Sciascia, chi era costui?

«Certo che ho letto Sciascia. E’ un  libro dalla copertina rossa. Vero prof?»
Prof passa in rassegna tutte le copertine di sua conoscenza dedicate al maestro. Forse qualcosa di rosso c’è. Forse qualcosa di Adelphi della Piccola biblioteca.
Ma Prof. vuole andare sul sicuro e all’esaminanda chiede se ricorda il titolo della lettura. Niente da fare.
 
Di questi tempi non è vergogna ignorare gli scritti di Leonardo Sciascia, meno che mai ad un esame di giornalismo. Gli studenti universitari vivono quest’assenza nella loro vita come la mancanza di un Suv in garage o di un solitario nel cassetto. Conoscere Sciascia è un “di più”, un impudico eccesso del sapere.
Certo, ci sarebbe da eccepire che Sciascia giornalista lo era,  ma Prof. si limita ad insegnare ciò che di nuovo nasce sotto il sole dei nuovi media. Il maestro, per fortuna, non è vissuto abbastanza da dover fare i conti con i giornalismi plurali, la crisi del New York Times e le trappole del web. 
Prof. però è una che non si arrende.
E alla fine di ogni interrogazione, in questi esami a pochi giorni di distanza dalla sortita pubblica dell’assessore Centorrino, la sua tiritera è sempre la stessa: «Le regalo cinque pagine di Sciascia», dice, manco si trovasse dietro un banchetto delle offerte all’Auchan.
«Ah, grazie», le rispondono.
«E’ l’introduzione alle Parrocchie di Regalpetra- insiste lei, sperando in una qualunque reazione-. C’è un bellissimo accenno al popolo che crede nel potere della penna. Incredibile, eh?».
Silenzio, sopracciglio alzato, bocca socchiusa.
La cosa non quadra. Non è che non abbiano capito le sue intenzioni?
«Lei conosce la polemica di questi giorni, sì? – continua Prof.- L’assessore Centorrino ha detto che Sciascia porta sfiga. Che se in Sicilia ci troviamo in panne  la colpa è anche del suo pessimismo. Lei cosa ne pensa?».
«Non saprei. Chi è sto’ Centorrino?».
Già, e chi è? Nel programma non c’era.
Ci sono pure le false speranze. «Sciascia? Si certo, io sono di Naro, poco distante da Racalmuto. Hanno detto che porta sfiga? Ma tu guarda! Ho letto molte cose».
Meglio verificare.
«I titoli? No, non li ricordo. Erano brani di un’antologia, al liceo».
E ancora: «Sciascia? Di suo conosco “Uno, nessuno e centomila”»

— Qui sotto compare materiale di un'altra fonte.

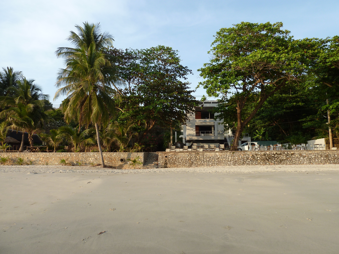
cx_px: 170
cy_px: 127
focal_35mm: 25
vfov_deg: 54.9
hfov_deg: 69.4
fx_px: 245
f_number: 4
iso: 80
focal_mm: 4.1
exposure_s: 1/160
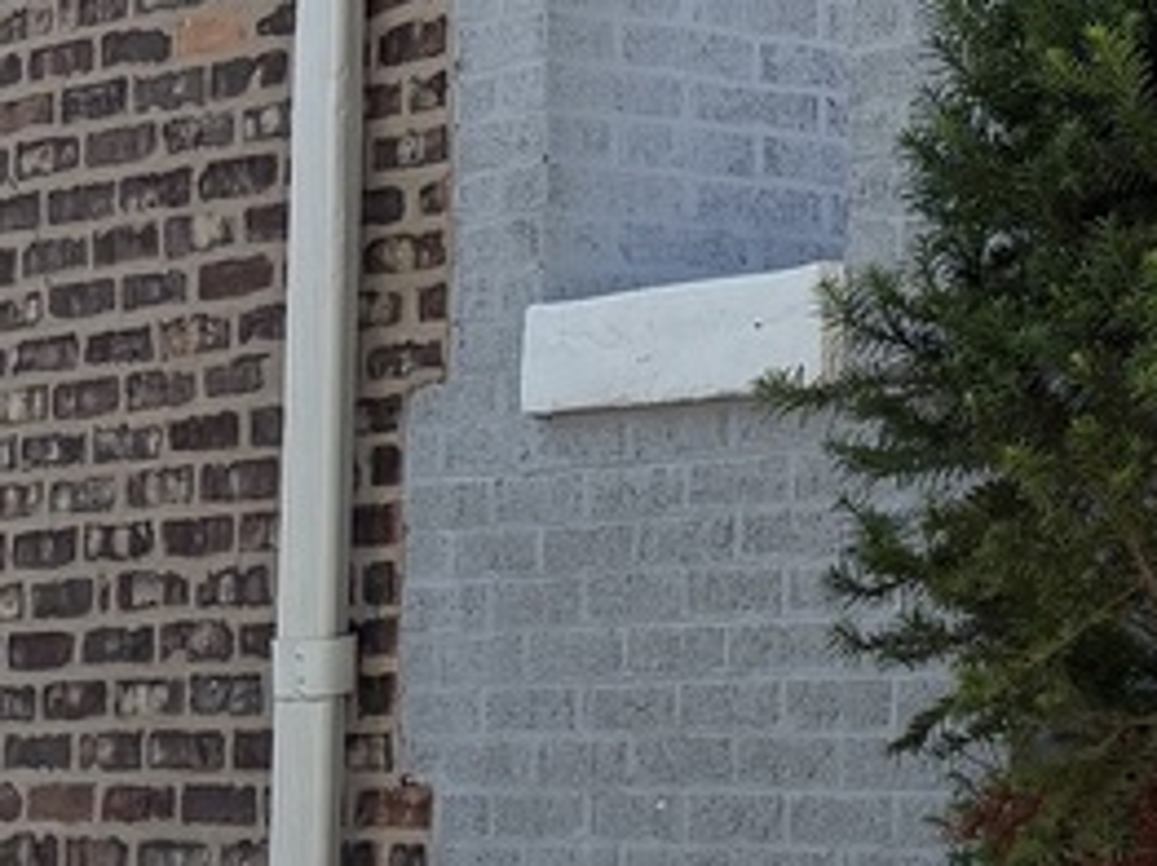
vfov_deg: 11.2
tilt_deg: +6.7
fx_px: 4408
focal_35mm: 132
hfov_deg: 14.1
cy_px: 221
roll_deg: +0.7
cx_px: 1683
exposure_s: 1/1653
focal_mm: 6.76
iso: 100
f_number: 1.78
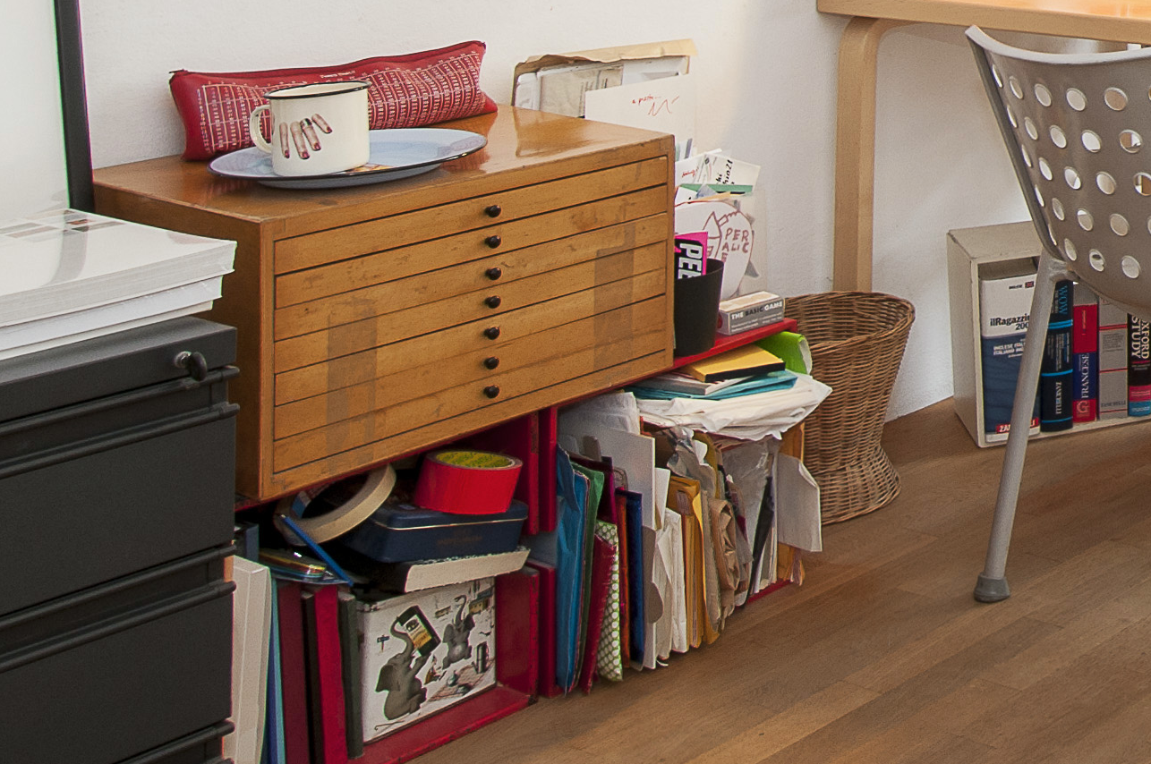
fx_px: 1916
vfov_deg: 20.2
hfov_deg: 25.8
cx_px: 1682
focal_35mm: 60
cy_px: -296
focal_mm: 12
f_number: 11
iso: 100
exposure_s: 1/2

E c’è pure di peggio: «Certo che se ne sentono, eh, Prof.? Questi politici… Io amo molto leggere. Ma me piace di più Erri De Luca. Sciascia è troppo facile».
«In che senso, scusi?»
«Nel senso che ha scritto solo L’esclusa, mi pare. Non c’è partita. Poca roba».
Gli studenti però sono cortesi. Acchiappano le cinque pagine, ascoltano tutta la sbobba della Prof. e infine ringraziano per il cadeau.

Ci sono due possibilità, adesso: o Centorrino ha incredibilmente torto, perché Sciascia non lo legge più nessuno e la sfiga è meglio addebitarla a qualcun altro. Oppure ha maledettamente ragione, ma ha solo sbagliato i tempi. Sciascia lo hanno letto i vecchi e ai giovani non interessa più. Forse saranno loro i meno sfigati. Il perché è chiaro: non sapranno mai cosa si perdono. Ed è quella che si chiama la perfetta, strafottuta, beata ignoranza.
 
*giornalista e docente a contratto di Giornalismo e nuovi media.